Collection entries:
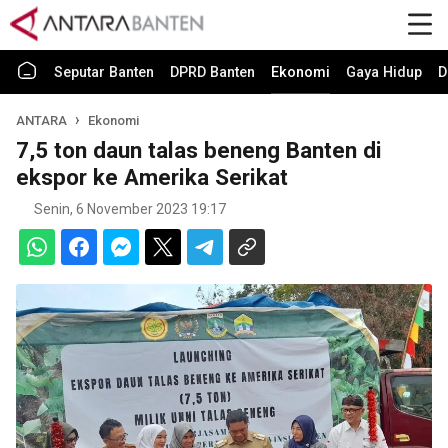
Seputar Banten
DPRD Banten
Ekonomi
Gaya Hidup
D
ANTARA
Ekonomi
7,5 ton daun talas beneng Banten di
ekspor ke Amerika Serikat
Senin, 6 November 2023 19:17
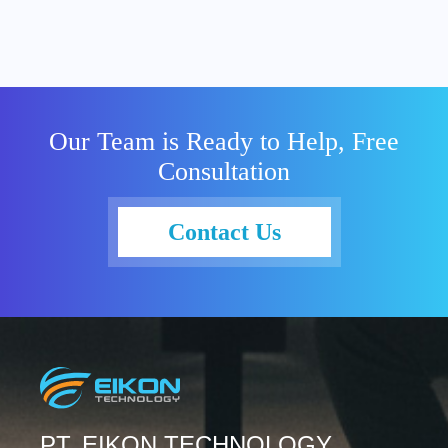
Our Team is Ready to Help, Free
Consultation
Contact Us
PT. EIKON TECHNOLOGY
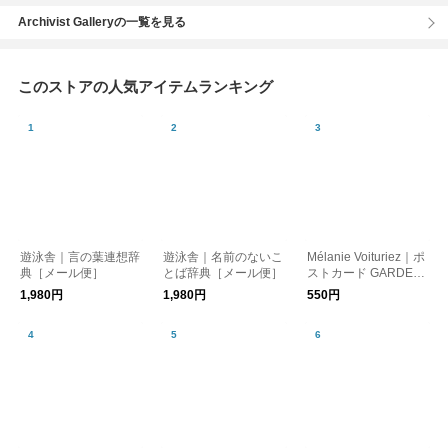
Archivist Galleryの一覧を見る
このストアの人気アイテムランキング
遊泳舎｜言の葉連想辞
遊泳舎｜名前のないこ
Mélanie Voituriez｜ポ
典［メール便］
とば辞典［メール便］
ストカード GARDEN
［メール便］
1,980円
1,980円
550円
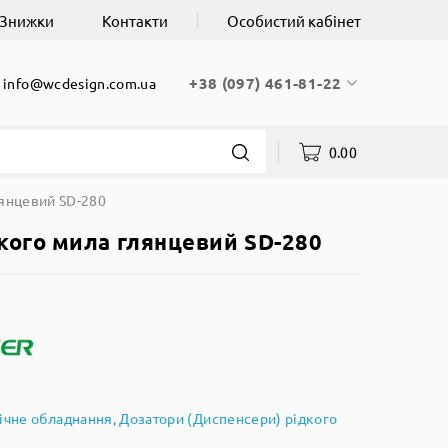
Знижки
Контакти
Особистий кабінет
+38 (097) 461-81-22
info@wcdesign.com.ua
0.00
лянцевий SD-280
кого мила глянцевий SD-280
нічне обладнання
,
Дозатори (Диспенсери) рідкого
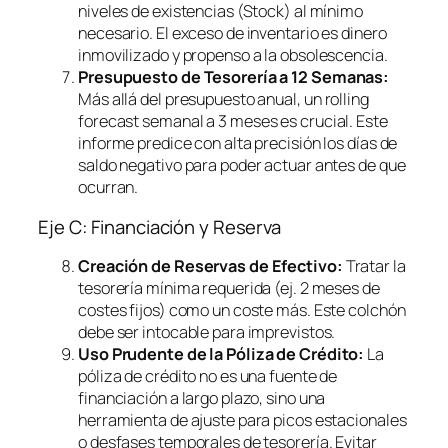
niveles de existencias (Stock) al mínimo
necesario. El exceso de inventario es dinero
inmovilizado y propenso a la obsolescencia.
Presupuesto de Tesorería a 12 Semanas:
Más allá del presupuesto anual, un
rolling
forecast
semanal a 3 meses es crucial. Este
informe predice con alta precisión los días de
saldo negativo para poder actuar antes de que
ocurran.
Eje C: Financiación y Reserva
Creación de Reservas de Efectivo:
Tratar la
tesorería mínima requerida (ej. 2 meses de
costes fijos) como un coste más. Este colchón
debe ser intocable para imprevistos.
Uso Prudente de la Póliza de Crédito:
La
póliza de crédito no es una fuente de
financiación a largo plazo, sino una
herramienta de ajuste para picos estacionales
o desfases temporales de tesorería. Evitar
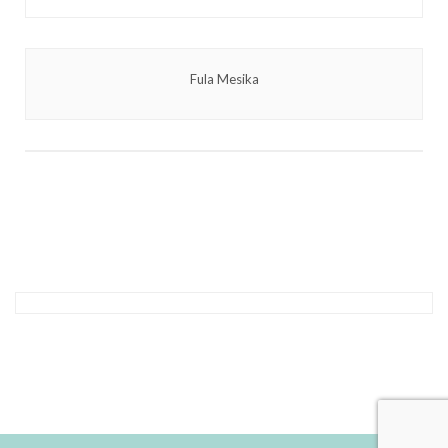
Fula Mesika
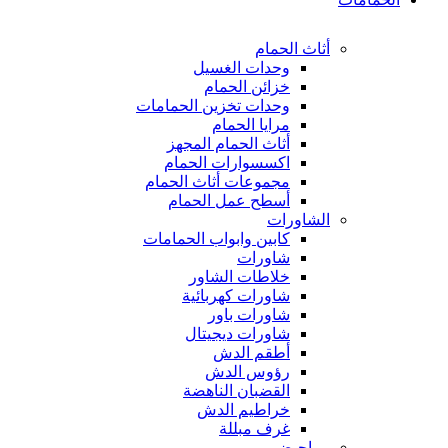
أثاث الحمام
وحدات الغسيل
خزائن الحمام
وحدات تخزين الحمامات
مرايا الحمام
أثاث الحمام المجهز
اكسسوارات الحمام
مجموعات أثاث الحمام
أسطح عمل الحمام
الشاورات
كابين وابواب الحمامات
شاورات
خلاطات الشاور
شاورات كهربائية
شاورات باور
شاورات ديجيتال
أطقم الدش
رؤوس الدش
القضبان الناهضة
خراطيم الدش
غرف مبللة
مراحيض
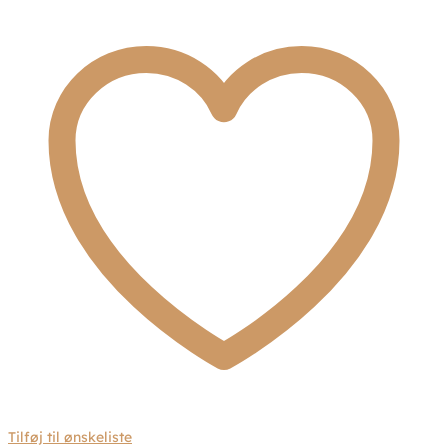
antal
Tilføj til ønskeliste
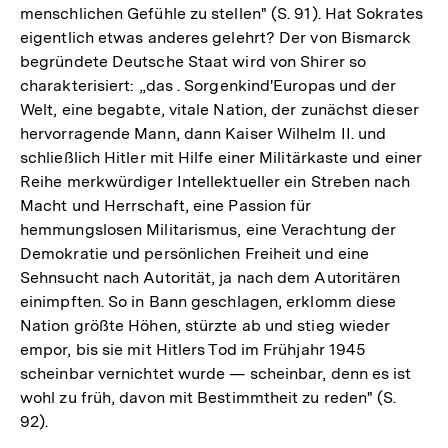
menschlichen Gefühle zu stellen" (S. 91). Hat Sokrates
eigentlich etwas anderes gelehrt? Der von Bismarck
begründete Deutsche Staat wird von Shirer so
charakterisiert: „das . Sorgenkind'Europas und der
Welt, eine begabte, vitale Nation, der zunächst dieser
hervorragende Mann, dann Kaiser Wilhelm II. und
schließlich Hitler mit Hilfe einer Militärkaste und einer
Reihe merkwürdiger Intellektueller ein Streben nach
Macht und Herrschaft, eine Passion für
hemmungslosen Militarismus, eine Verachtung der
Demokratie und persönlichen Freiheit und eine
Sehnsucht nach Autorität, ja nach dem Autoritären
einimpften. So in Bann geschlagen, erklomm diese
Nation größte Höhen, stürzte ab und stieg wieder
empor, bis sie mit Hitlers Tod im Frühjahr 1945
scheinbar vernichtet wurde — scheinbar, denn es ist
wohl zu früh, davon mit Bestimmtheit zu reden" (S.
92).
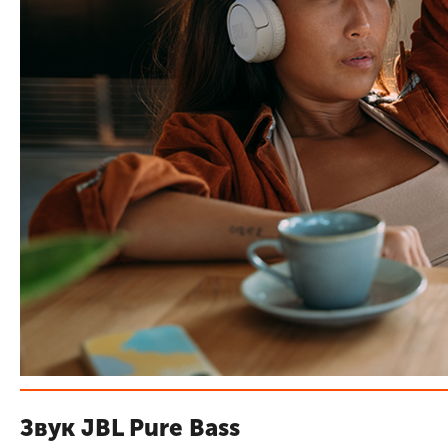
Звук JBL Pure Bass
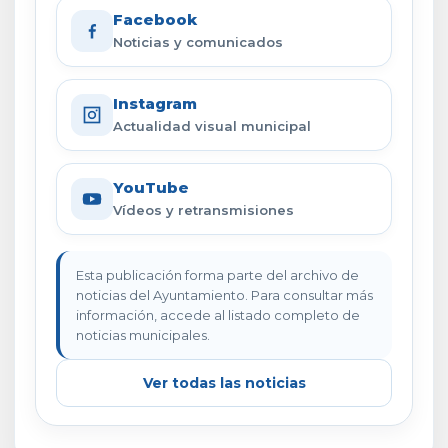
Facebook
Noticias y comunicados
Instagram
Actualidad visual municipal
YouTube
Vídeos y retransmisiones
Esta publicación forma parte del archivo de
noticias del Ayuntamiento. Para consultar más
información, accede al listado completo de
noticias municipales.
Ver todas las noticias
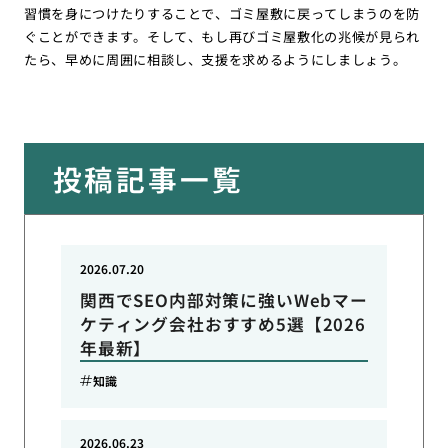
習慣を身につけたりすることで、ゴミ屋敷に戻ってしまうのを防
ぐことができます。そして、もし再びゴミ屋敷化の兆候が見られ
たら、早めに周囲に相談し、支援を求めるようにしましょう。
投稿記事一覧
2026.07.20
関西でSEO内部対策に強いWebマー
ケティング会社おすすめ5選【2026
年最新】
知識
2026.06.23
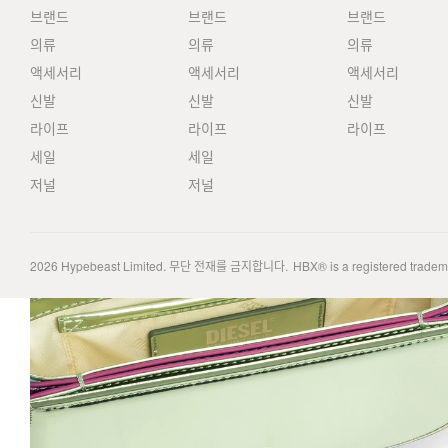
브랜드
브랜드
브랜드
의류
의류
의류
액세서리
액세서리
액세서리
신발
신발
신발
라이프
라이프
라이프
세일
세일
저널
저널
2026
Hypebeast Limited
. 무단 전재를 금지합니다.
HBX® is a registered trade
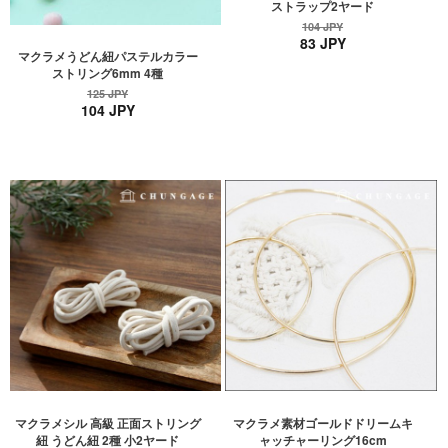
ストラップ2ヤード
104 JPY
83 JPY
マクラメうどん紐パステルカラー
ストリング6mm 4種
125 JPY
104 JPY
マクラメシル 高級 正面ストリング
マクラメ素材ゴールドドリームキ
紐 うどん紐 2種 小2ヤード
ャッチャーリング16cm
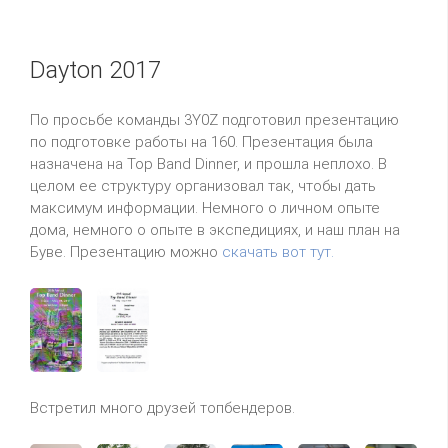
Dayton 2017
По просьбе команды 3Y0Z подготовил презентацию
по подготовке работы на 160. Презентация была
назначена на Top Band Dinner, и прошла неплохо. В
целом ее структуру организовал так, чтобы дать
максимум информации. Немного о личном опыте
дома, немного о опыте в экспедициях, и наш план на
Буве. Презентацию можно
скачать вот тут.
Встретил много друзей топбендеров.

* **Required work**
Output every line of text in all the records above as a numbered list, skipping blank lines. Leave the pictures out of your answer.

* **Exercise result**
1. Seputar Banten
2. DPRD Banten
3. Ekonomi
4. Gaya Hidup
5. D
6. ANTARA
7. Ekonomi
8. 7,5 ton daun talas beneng Banten di
9. ekspor ke Amerika Serikat
10. Senin, 6 November 2023 19:17
11. Our Team is Ready to Help, Free
12. Consultation
13. Contact Us
14. PT. EIKON TECHNOLOGY
15. Archivist Galleryの一覧を見る
16. このストアの人気アイテムランキング
17. 遊泳舎｜言の葉連想辞
18. 遊泳舎｜名前のないこ
19. Mélanie Voituriez｜ポ
20. 典［メール便］
21. とば辞典［メール便］
22. ストカード GARDEN
23. ［メール便］
24. 1,980円
25. 1,980円
26. 550円
27. Знижки
28. Контакти
29. Особистий кабінет
30. +38 (097) 461-81-22
31. info@wcdesign.com.ua
32. 0.00
33. лянцевий SD-280
34. кого мила глянцевий SD-280
35. нічне обладнання
36. ,
37. Дозатори (Диспенсери) рідкого
38. niveles de existencias (Stock) al mínimo
39. necesario. El exceso de inventario es dinero
40. inmovilizado y propenso a la obsolescencia.
41. Presupuesto de Tesorería a 12 Semanas:
42. Más allá del presupuesto anual, un
43. rolling
44. forecast
45. semanal a 3 meses es crucial. Este
46. informe predice con alta precisión los días de
47. saldo negativo para poder actuar antes de que
48. ocurran.
49. Eje C: Financiación y Reserva
50. Creación de Reservas de Efectivo:
51. Tratar la
52. tesorería mínima requerida (ej. 2 meses de
53. costes fijos) como un coste más. Este colchón
54. debe ser intocable para imprevistos.
55. Uso Prudente de la Póliza de Crédito:
56. La
57. póliza de crédito no es una fuente de
58. financiación a largo plazo, sino una
59. herramienta de ajuste para picos estacionales
60. o desfases temporales de tesorería. Evitar
61. Fula Mesika
62. أثاث الحمام
63. وحدات الغسيل
64. خزائن الحمام
65. وحدات تخزين الحمامات
66. مرايا الحمام
67. أثاث الحمام المجهز
68. اكسسوارات الحمام
69. مجموعات أثاث الحمام
70. أسطح عمل الحمام
71. الشاورات
72. كابين وابواب الحمامات
73. شاورات
74. خلاطات الشاور
75. شاورات كهربائية
76. شاورات باور
77. شاورات ديجيتال
78. أطقم الدش
79. رؤوس الدش
80. القضبان الناهضة
81. خراطيم الدش
82. غرف مبللة
83. مراحيض
84. antal
85. Tilføj til ønskeliste
86. menschlichen Gefühle zu stellen" (S. 91). Hat Sokrates
87. eigentlich etwas anderes gelehrt? Der von Bismarck
88. begründete Deutsche Staat wird von Shirer so
89. charakterisiert: „das . Sorgenkind'Europas und der
90. Welt, eine begabte, vitale Nation, der zunächst dieser
91. hervorragende Mann, dann Kaiser Wilhelm II. und
92. schließlich Hitler mit Hilfe einer Militärkaste und einer
93. Reihe merkwürdiger Intellektueller ein Streben nach
94. Macht und Herrschaft, eine Passion für
95. hemmungslosen Militarismus, eine Verachtung der
96. Demokratie und persönlichen Freiheit und eine
97. Sehnsucht nach Autorität, ja nach dem Autoritären
98. einimpften. So in Bann geschlagen, erklomm diese
99. Nation größte Höhen, stürzte ab und stieg wieder
100. empor, bis sie mit Hitlers Tod im Frühjahr 1945
101. scheinbar vernichtet wurde — scheinbar, denn es ist
102. wohl zu früh, davon mit Bestimmtheit zu reden" (S.
103. 92).
104. Звук JBL Pure Bass
105. Facebook
106. Noticias y comunicados
107. Instagram
108. Actualidad visual municipal
109. YouTube
110. Vídeos y retransmisiones
111. Esta publicación forma parte del archivo de
112. noticias del Ayuntamiento. Para consultar más
113. información, accede al listado completo de
114. noticias municipales.
115. Ver todas las noticias
116. 習慣を身につけたりすることで、ゴミ屋敷に戻ってしまうのを防
117. ぐことができます。そして、もし再びゴミ屋敷化の兆候が見られ
118. たら、早めに周囲に相談し、支援を求めるようにしましょう。
119. 投稿記事一覧
120. 2026.07.20
121. 関西でSEO内部対策に強いWebマー
122. ケティング会社おすすめ5選【2026
123. 年最新】
124. 知識
125. 2026.06.23
126. 브랜드
127. 브랜드
128. 브랜드
129. 의류
130. 의류
131. 의류
132. 액세서리
133. 액세서리
134. 액세서리
135. 신발
136. 신발
137. 신발
138. 라이프
139. 라이프
140. 라이프
141. 세일
142. 세일
143. 저널
144. 저널
145. 2026
146. Hypebeast Limited
147. . 무단 전재를 금지합니다.
148. HBX® is a registered trade
149. ストラップ2ヤード
150. 104 JPY
151. 83 JPY
152. マクラメうどん紐パステルカラー
153. ストリング6mm 4種
154. 125 JPY
155. 104 JPY
156. マクラメシル 高級 正面ストリング
157. マクラメ素材ゴールドドリームキ
158. 紐 うどん紐 2種 小2ヤード
159. ャッチャーリング16cm
160. Dayton 2017
161. По просьбе команды 3Y0Z подготовил презентацию
162. по подготовке работы на 160. Презентация была
163. назначена на Top Band Dinner, и прошла неплохо. В
164. целом ее структуру организовал так, чтобы дать
165. максимум информации. Немного о личном опыте
166. дома, немного о опыте в экспедициях, и наш план на
167. Буве. Презентацию можно
168. скачать вот тут.
169. Встретил много друзей топбендеров.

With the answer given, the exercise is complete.